Hydra+: A universal Bayesian analysis of cosmic neutral hydrogen with a million-parameter data model

PI: Dr Phil Bull (University of Manchester)

Neutral hydrogen gas is the raw material of star formation, and is ubiquitous across cosmic time. The presence of neutral hydrogen, and how is is distributed in space, can tell us about the processes that helped form the first galaxies, as well as tracing the way that (otherwise invisible) dark matter clumps together to form structures in the Universe.

We can detect neutral hydrogen through its weak radio emission, known as the 21cm line after the wavelength it is emitted at. Radio emission from our own Galaxy and others nearby is much brighter by a factor of tens of thousands however, making disentangling the faint hydrogen signal a difficult task. This is made even more difficult by small but complicated ways in which radio telescopes distort the signals that they receive.

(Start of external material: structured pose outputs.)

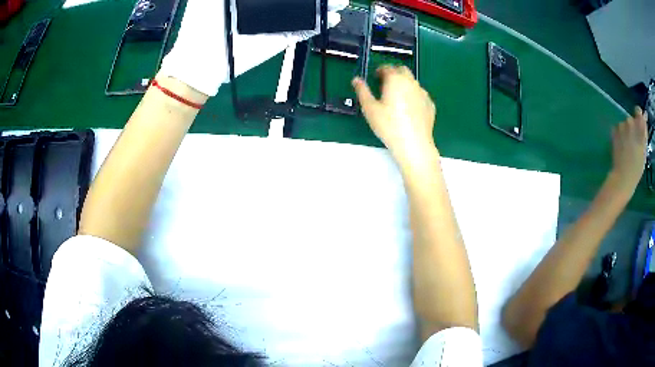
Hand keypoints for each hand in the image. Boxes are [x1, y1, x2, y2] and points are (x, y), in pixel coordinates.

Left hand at [159, 0, 346, 96]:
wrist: (201, 60)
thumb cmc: (199, 24)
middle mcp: (267, 5)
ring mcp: (276, 21)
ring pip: (305, 10)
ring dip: (323, 5)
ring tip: (338, 1)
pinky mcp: (280, 37)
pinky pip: (304, 29)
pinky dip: (320, 24)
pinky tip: (333, 17)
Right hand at [352, 65, 435, 163]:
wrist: (414, 144)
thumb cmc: (389, 125)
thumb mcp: (370, 108)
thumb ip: (362, 91)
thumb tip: (356, 79)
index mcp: (395, 80)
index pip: (387, 67)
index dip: (380, 70)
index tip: (375, 77)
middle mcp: (411, 82)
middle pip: (403, 70)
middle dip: (393, 73)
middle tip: (385, 85)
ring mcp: (423, 93)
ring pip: (412, 82)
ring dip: (404, 84)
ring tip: (396, 99)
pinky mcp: (430, 105)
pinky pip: (420, 95)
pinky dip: (413, 96)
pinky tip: (408, 109)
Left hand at [609, 106, 648, 193]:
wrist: (623, 176)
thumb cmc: (637, 167)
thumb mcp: (644, 150)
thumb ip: (644, 133)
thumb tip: (644, 116)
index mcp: (639, 126)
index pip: (638, 111)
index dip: (639, 116)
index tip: (639, 124)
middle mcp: (631, 122)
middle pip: (632, 119)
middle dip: (633, 128)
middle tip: (634, 143)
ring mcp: (622, 125)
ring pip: (625, 125)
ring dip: (626, 132)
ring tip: (627, 147)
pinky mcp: (614, 130)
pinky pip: (618, 129)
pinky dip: (620, 135)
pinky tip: (621, 147)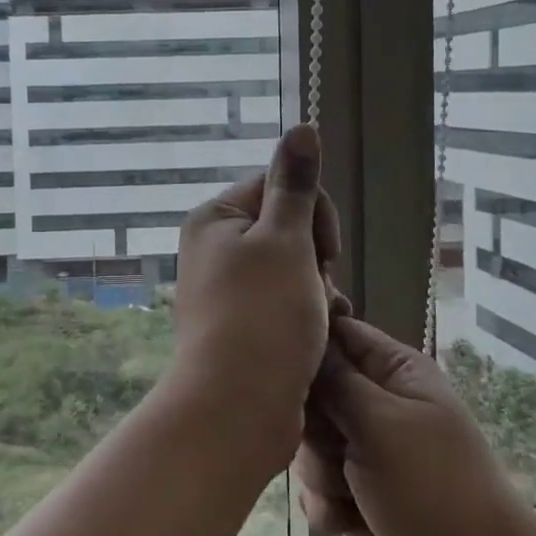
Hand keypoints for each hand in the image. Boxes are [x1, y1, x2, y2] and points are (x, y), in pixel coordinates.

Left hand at [172, 124, 340, 460]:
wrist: (237, 409)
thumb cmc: (263, 317)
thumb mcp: (285, 241)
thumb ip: (295, 184)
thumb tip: (302, 126)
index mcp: (215, 217)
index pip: (280, 185)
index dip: (314, 216)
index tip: (323, 254)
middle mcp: (212, 246)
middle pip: (287, 227)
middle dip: (316, 257)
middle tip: (319, 291)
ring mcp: (223, 288)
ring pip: (291, 268)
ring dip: (316, 290)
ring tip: (316, 321)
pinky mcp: (238, 323)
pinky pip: (282, 302)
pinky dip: (303, 315)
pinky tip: (312, 340)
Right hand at [293, 316, 530, 535]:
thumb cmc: (435, 491)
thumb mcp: (381, 422)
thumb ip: (333, 380)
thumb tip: (301, 339)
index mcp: (395, 372)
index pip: (336, 332)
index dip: (307, 346)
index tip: (281, 368)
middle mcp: (379, 407)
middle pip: (313, 394)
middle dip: (312, 427)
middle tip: (333, 448)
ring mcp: (369, 456)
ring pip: (309, 446)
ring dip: (320, 475)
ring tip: (349, 496)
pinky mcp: (358, 501)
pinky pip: (317, 491)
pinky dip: (329, 509)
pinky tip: (350, 527)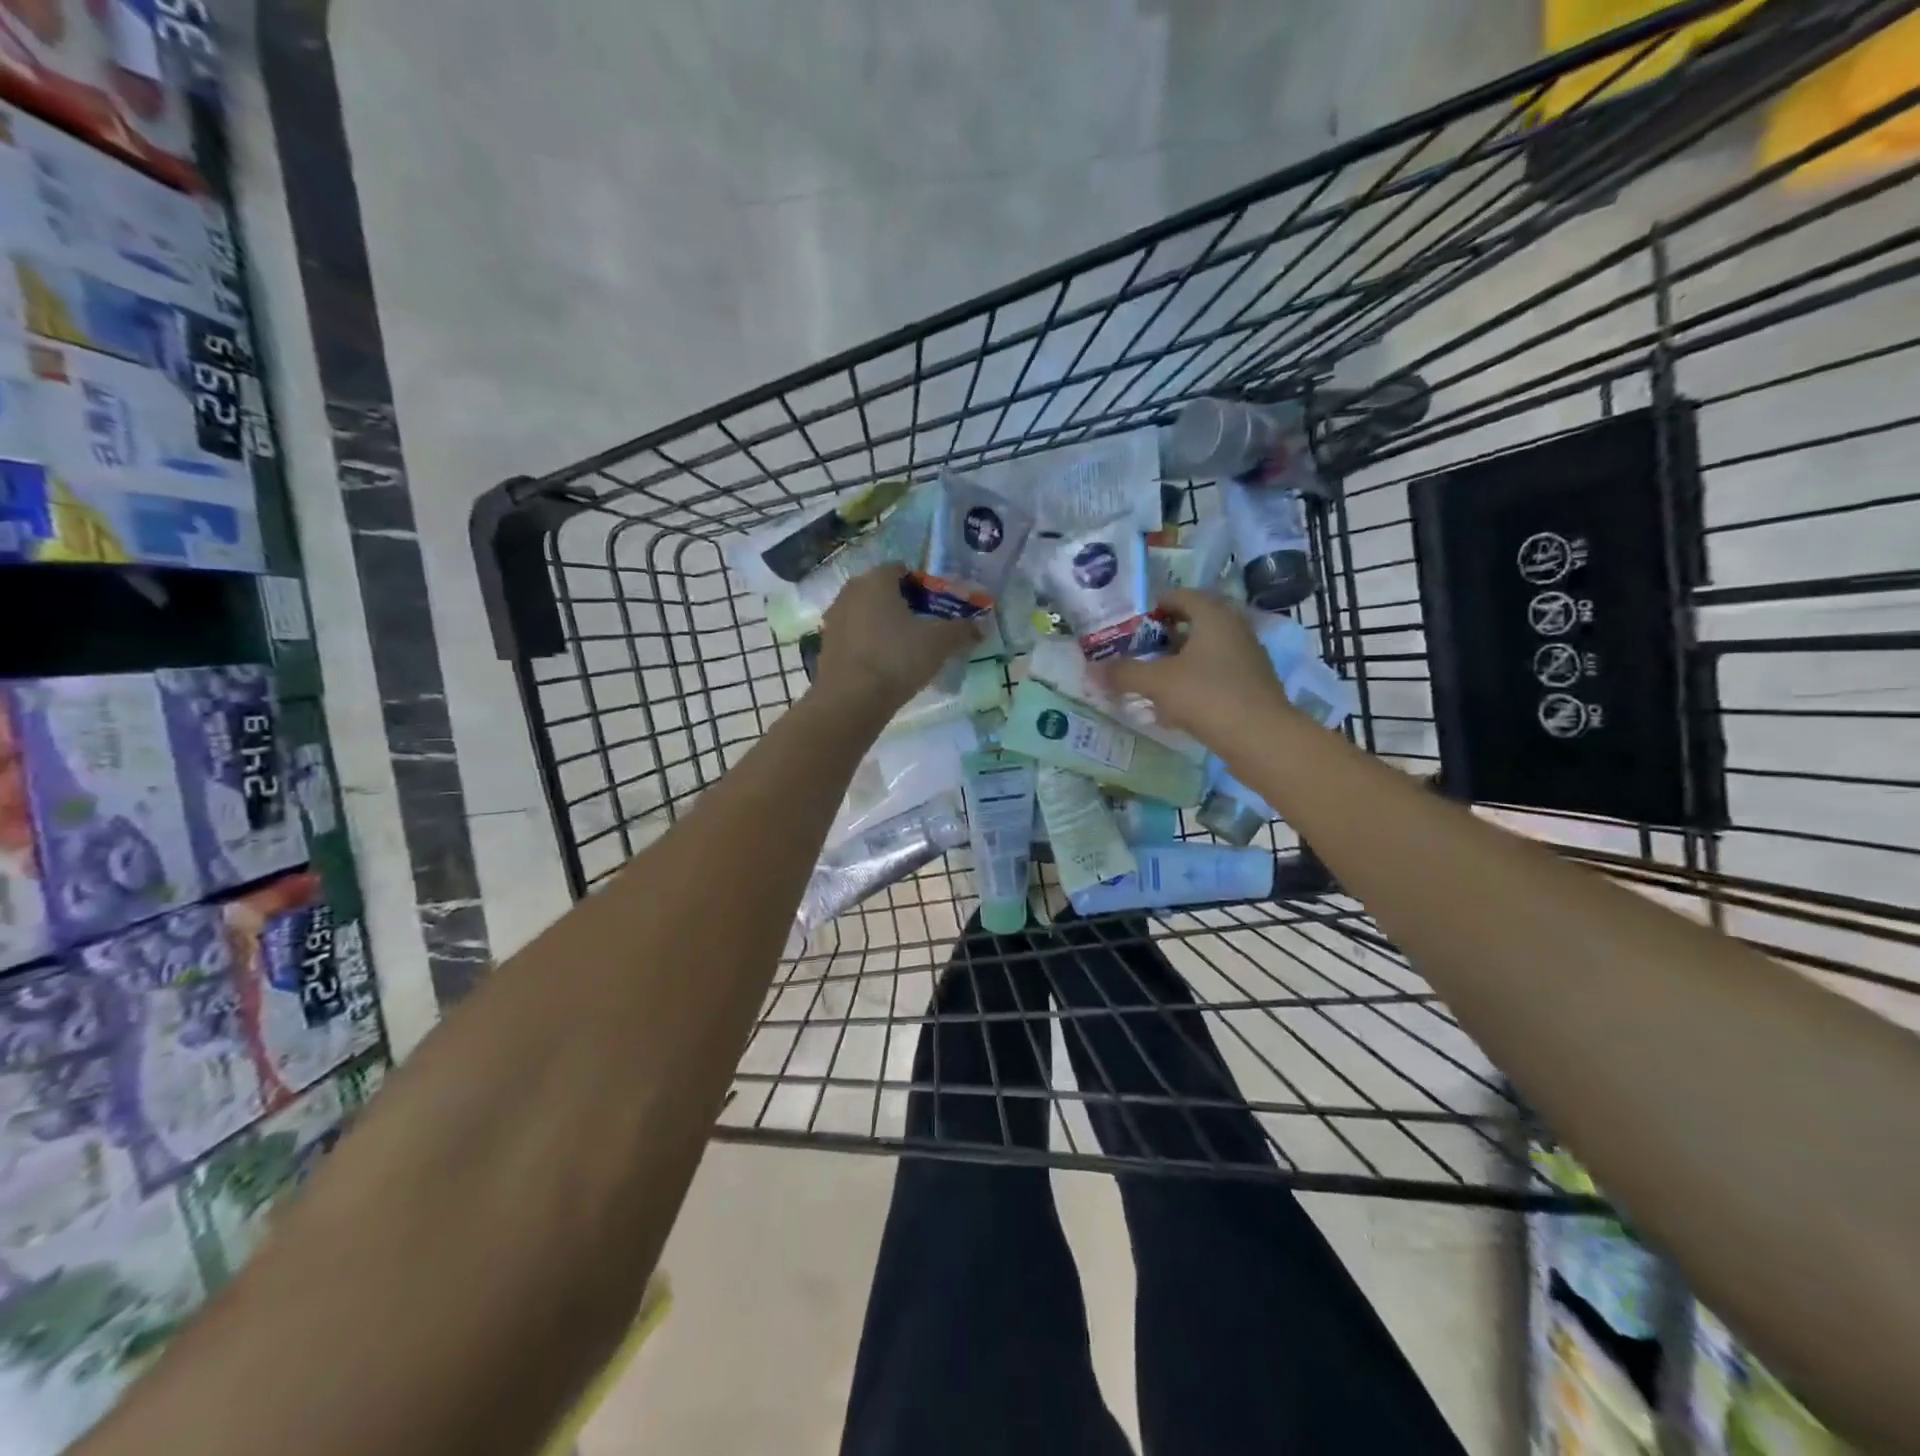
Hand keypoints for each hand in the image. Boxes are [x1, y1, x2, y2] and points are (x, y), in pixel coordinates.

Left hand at [814, 566, 979, 714]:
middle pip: (882, 590)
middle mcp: (851, 591)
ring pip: (867, 613)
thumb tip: (983, 627)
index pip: (902, 569)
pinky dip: (869, 643)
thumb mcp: (939, 643)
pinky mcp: (827, 645)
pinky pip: (855, 635)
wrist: (850, 700)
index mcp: (876, 580)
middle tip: (925, 627)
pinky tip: (884, 664)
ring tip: (906, 648)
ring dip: (884, 624)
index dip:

We have developed a new data analysis tool called Hydra that attempts to build a model of all the complex effects that are present in the data, and then separate them using a very accurate statistical approach. The drawback to trying to model everything is that hundreds of thousands, or possibly even millions of numbers must be estimated somehow from the data. This is a tremendous computational problem.

During this project, we have shown that it is possible to successfully estimate such vast numbers of parameters using a method called Gibbs sampling, running on the cosma8 system in Durham. Publications by Burba et al. (2024) and Glasscock et al. (2024) explain the method behind this, and how it can be used to estimate various parts of the model that explains the 21cm line data from the Hydrogen Epoch of Reionization Array (HERA), one of the leading experiments in this field. 

Going forward, we will be able to build on these results to build a progressively more realistic and accurate model of the data, with each step getting us closer to an unambiguous detection of the 21cm line from gas around the very first stars and galaxies in the Universe.

Fig. 14 from Glasscock et al. (2024), showing a simulated ‘ideal’ map of the radio emission on the sky (top left), and the map recovered by Hydra in spite of all of the complicated effects and distortions that were present in the data due to the radio instrumentation. The bottom panels show the fractional difference between the ideal and recovered signals, and the statistical uncertainty respectively; the recovery is very accurate.

Publications

  • Sensitivity of Bayesian 21 cm power spectrum estimation to foreground model errors 

Burba, Jacob; Bull, Philip; Wilensky, Michael J.; Kennedy, Fraser; Garsden, Hugh; Glasscock, Katrine A. MNRAS 535, 1 (2024).

  • Statistical estimation of full-sky radio maps from 21 cm array visibility data using Gaussian constrained realizations

Glasscock, Katrine A.; Bull, Philip; Burba, Jacob; Garsden, Hugh; Wilensky, Michael J. RASTI 3, 1 (2024).